Under the plan, EU businesses would henceforth be banned from purchasing  Syrian bonds or offering the country reduced interest rates; issuing any insurance – other than health insurance – to Syrians; providing Syria with internet surveillance software; and participating in oil or power-plant projects in Syria.

The banking sector would also be affected under the plan, with Syrian lenders prohibited from opening new branches in the EU and European banks banned from setting up joint ventures with their Syrian counterparts.

The EU’s foreign ministers are additionally expected to apply travel bans and asset freezes to another 12 people and a dozen entities in Syria when they meet on Thursday, in response to a continuing crackdown on Syrian regime opponents.

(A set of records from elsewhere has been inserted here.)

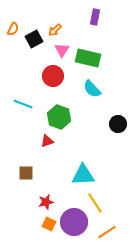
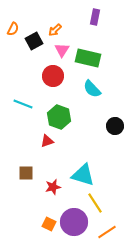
black square: moved 2 px down
black circle: moved 3 px left, 2 px down
cyan triangle: rotated 20 degrees clockwise
red star: moved 7 px right, 15 px up
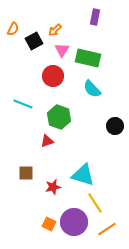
orange line: moved 3 px up
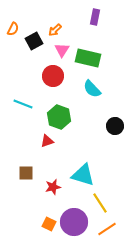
yellow line: moved 5 px right
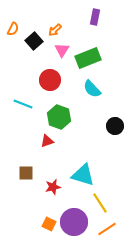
black square: rotated 12 degrees counterclockwise
green rectangle: rotated 35 degrees counterclockwise
red circle: moved 3 px left, 4 px down
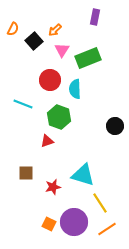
cyan semicircle: moved 17 px left; rotated 42 degrees clockwise
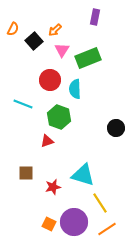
black circle: moved 1 px right, 2 px down
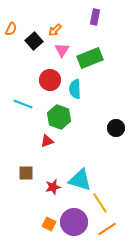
orange semicircle: moved 2 px left
green rectangle: moved 2 px right
cyan triangle: moved 3 px left, 5 px down
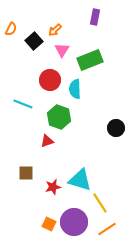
green rectangle: moved 2 px down
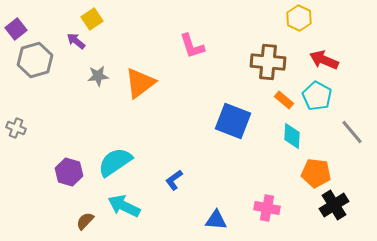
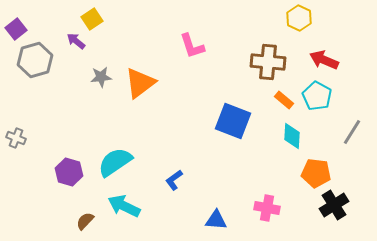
gray star: moved 3 px right, 1 px down
gray cross: moved 10 px down
gray line: rotated 72 degrees clockwise
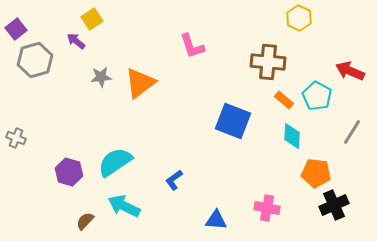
red arrow: moved 26 px right, 11 px down
black cross: rotated 8 degrees clockwise
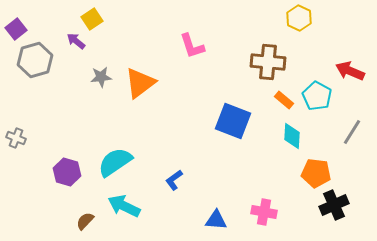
purple hexagon: moved 2 px left
pink cross: moved 3 px left, 4 px down
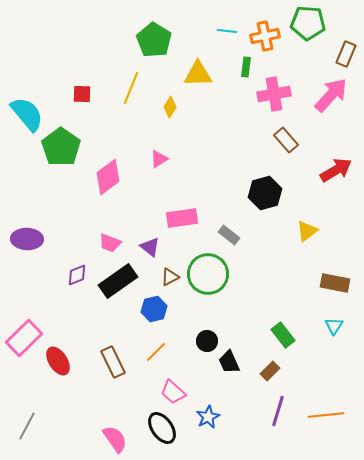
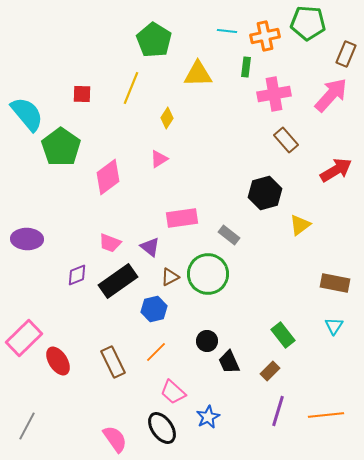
yellow diamond at (170, 107): moved 3 px left, 11 px down
yellow triangle at (307, 231): moved 7 px left, 6 px up
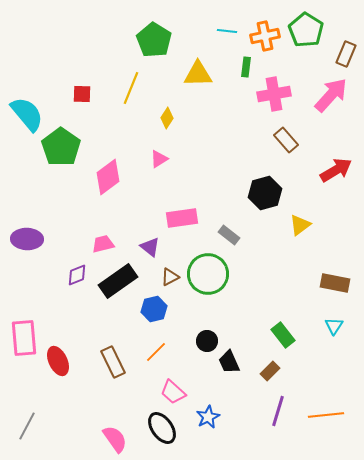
green pentagon at (308, 23): moved 2 px left, 7 px down; rotated 28 degrees clockwise
pink trapezoid at (110, 243): moved 7 px left, 1 px down; rotated 145 degrees clockwise
pink rectangle at (24, 338): rotated 51 degrees counterclockwise
red ellipse at (58, 361): rotated 8 degrees clockwise
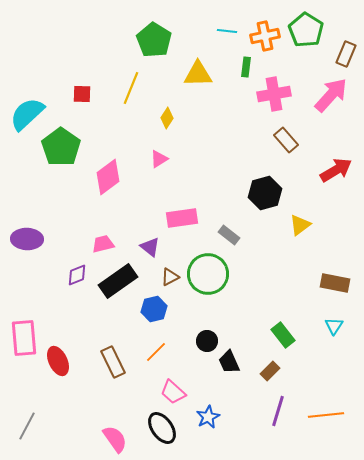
cyan semicircle at (27, 114): rotated 93 degrees counterclockwise
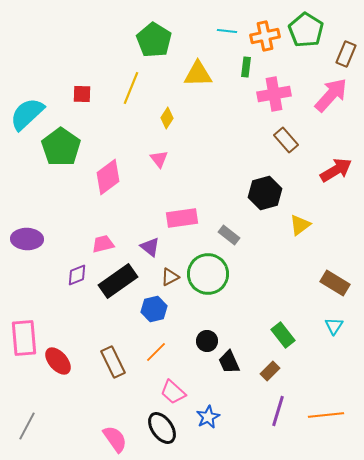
pink triangle at (159, 159): rotated 36 degrees counterclockwise
brown rectangle at (335, 283): rotated 20 degrees clockwise
red ellipse at (58, 361): rotated 16 degrees counterclockwise
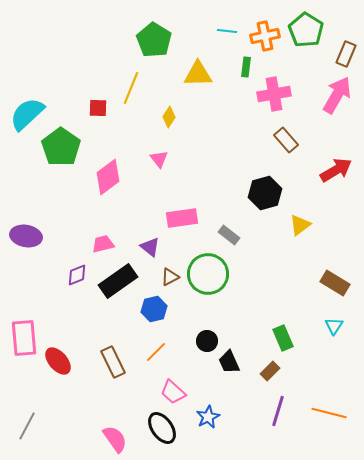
red square at (82, 94): moved 16 px right, 14 px down
pink arrow at (331, 95): moved 6 px right; rotated 12 degrees counterclockwise
yellow diamond at (167, 118): moved 2 px right, 1 px up
purple ellipse at (27, 239): moved 1 px left, 3 px up; rotated 8 degrees clockwise
green rectangle at (283, 335): moved 3 px down; rotated 15 degrees clockwise
orange line at (326, 415): moved 3 px right, 2 px up; rotated 20 degrees clockwise
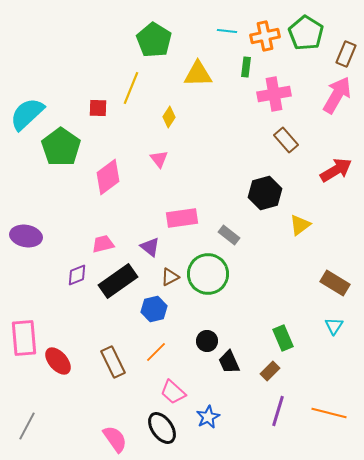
green pentagon at (306, 30): moved 3 px down
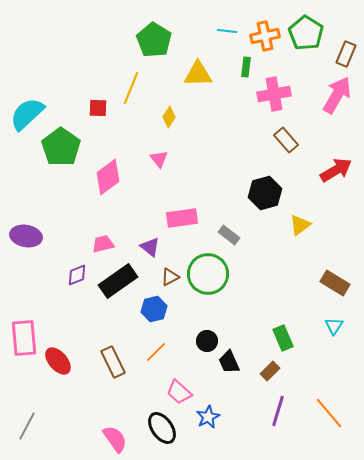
pink trapezoid at (173, 392): moved 6 px right
orange line at (329, 413): rotated 36 degrees clockwise
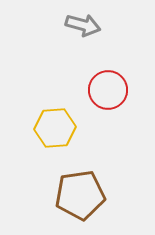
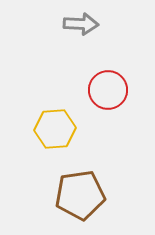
gray arrow: moved 2 px left, 1 px up; rotated 12 degrees counterclockwise
yellow hexagon: moved 1 px down
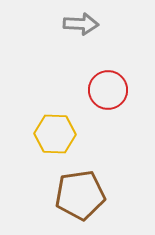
yellow hexagon: moved 5 px down; rotated 6 degrees clockwise
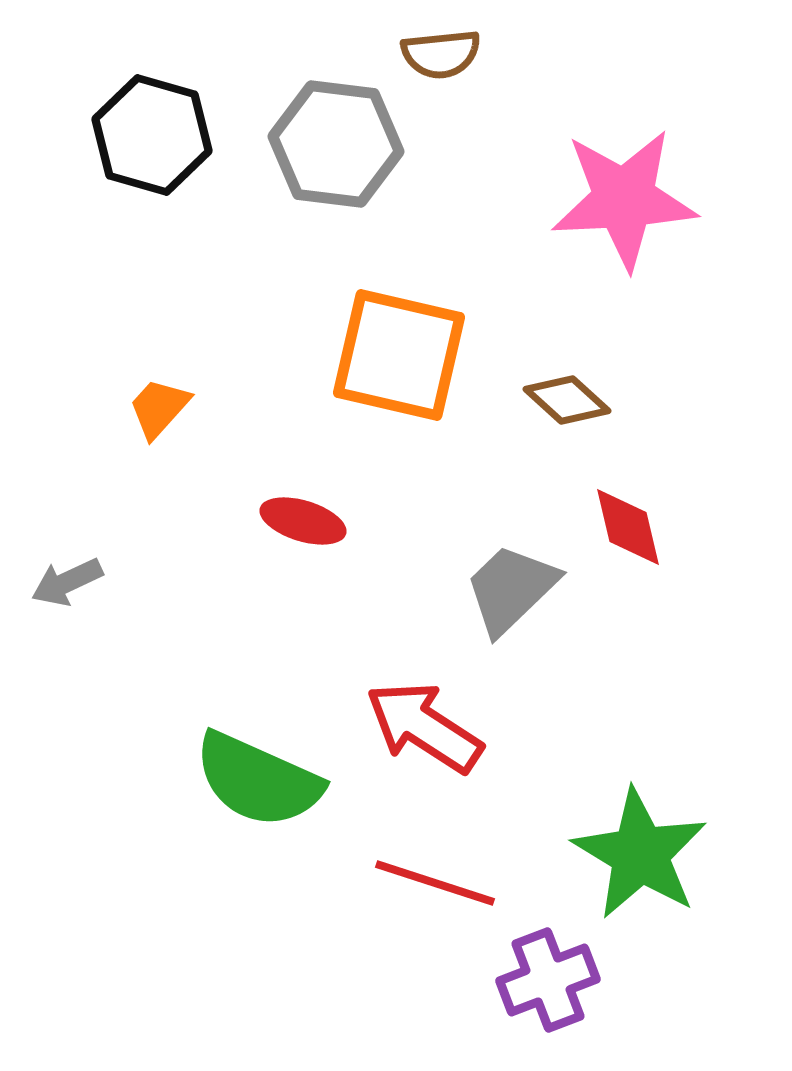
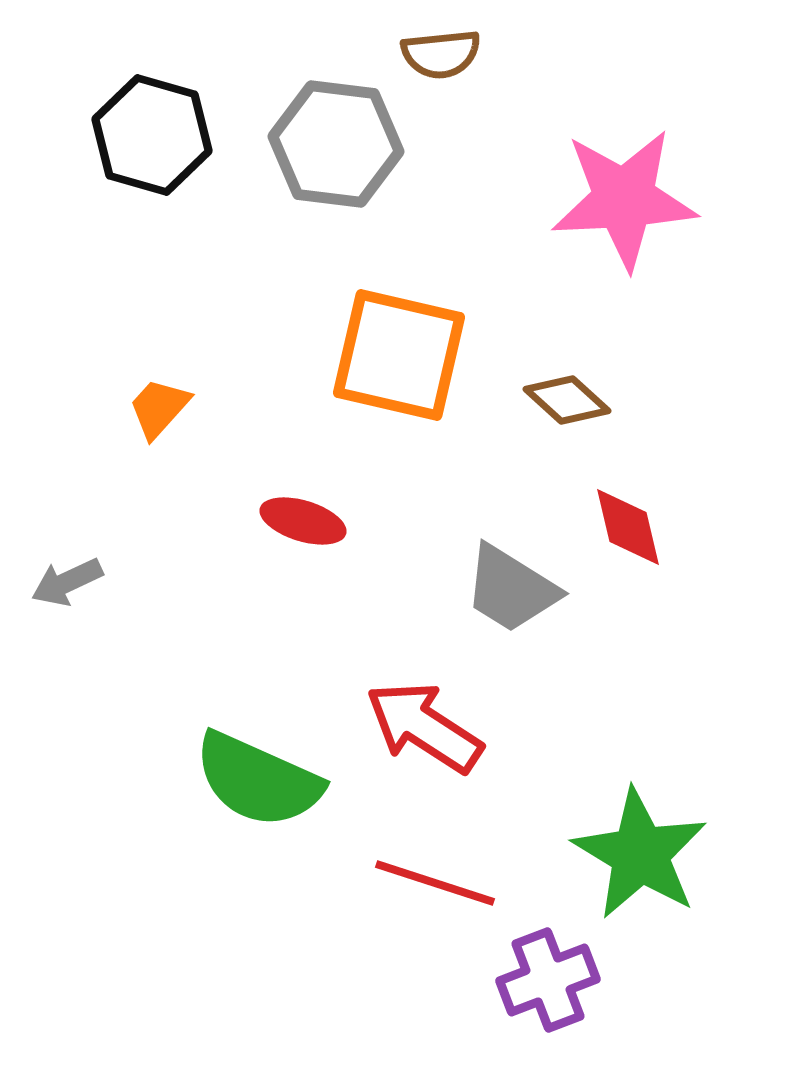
gray trapezoid: rotated 104 degrees counterclockwise
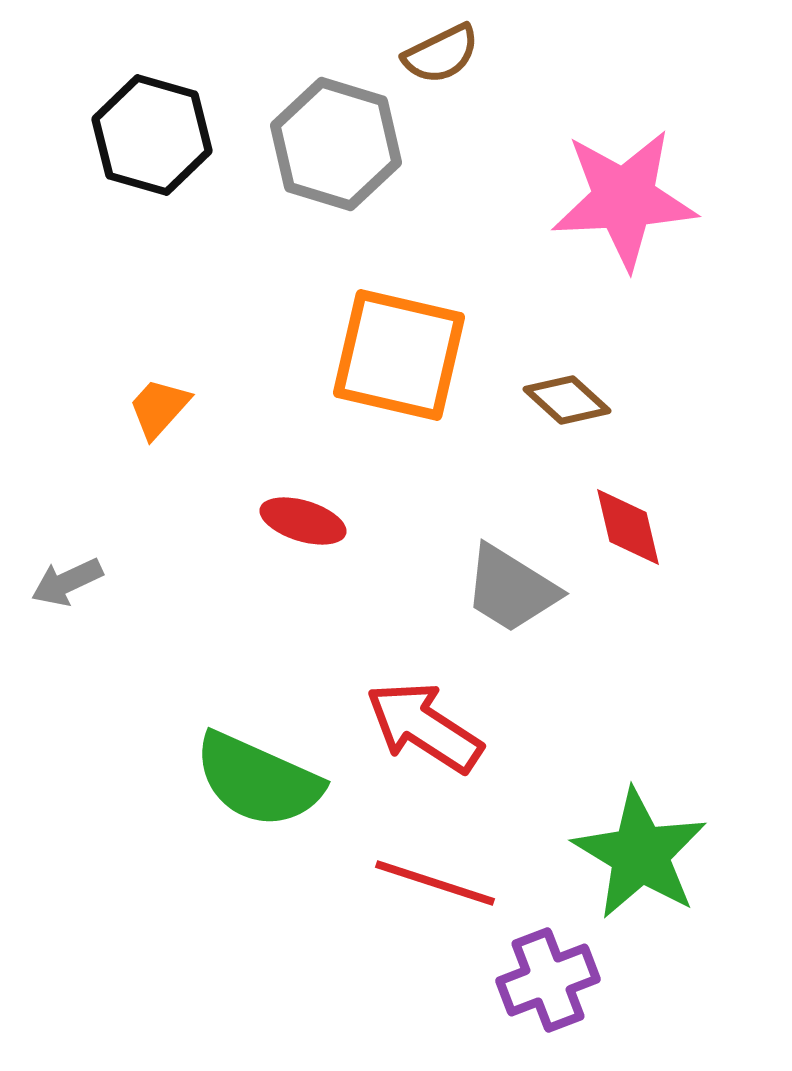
brown semicircle: rotated 20 degrees counterclockwise
gray hexagon: rotated 10 degrees clockwise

The proposed measures have gained widespread support, the diplomats said. The EU had previously imposed an arms embargo on Syria, banned the import of  Syrian oil and blacklisted 74 people and 19 entities.

Iran is also due to be a prime focus at the ministerial meeting.

Another 37 people and 143 entities expected to be hit with travel bans and asset freezes in the wake of an International Atomic Energy Agency report that accused the country of having tested designs for a nuclear warhead.

The report has spurred some – most notably French officials – to call for a ban on the import of Iranian oil, but that proposal is proving more controversial, diplomats said.

EU firms are already prohibited from investing in the Iranian oil sector. The EU has also blacklisted 76 people and 290 entities in the  Middle Eastern country.